* **Your task**:
If a record holds a picture, omit that picture and copy everything else exactly.

____

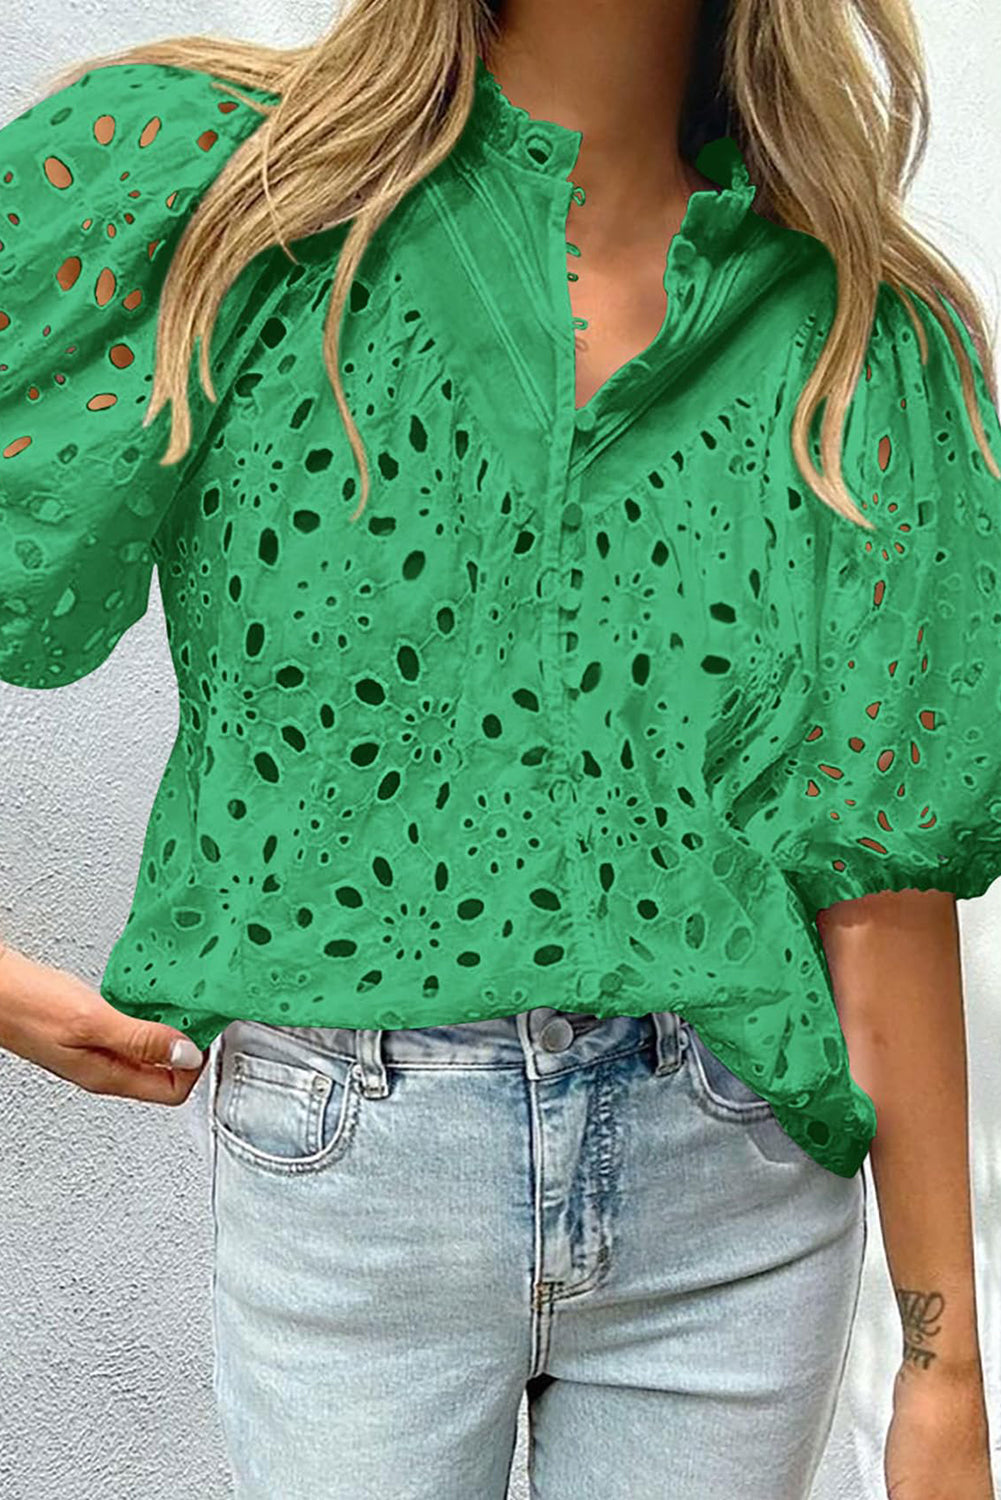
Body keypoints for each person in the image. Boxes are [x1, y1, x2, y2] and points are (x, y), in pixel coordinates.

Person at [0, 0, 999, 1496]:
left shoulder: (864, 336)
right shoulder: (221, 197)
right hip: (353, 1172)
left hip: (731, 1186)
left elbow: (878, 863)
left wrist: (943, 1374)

____

* **Completed task**:
Body keypoints for each person in the image. Boxes are [x1, y1, x2, y2] and points are (x, y), in pixel coordinates.

Person at [0, 0, 999, 1496]:
left shoulder: (864, 336)
right shoulder: (221, 197)
right hip: (353, 1172)
left hip: (731, 1186)
left elbow: (878, 863)
left wrist: (943, 1374)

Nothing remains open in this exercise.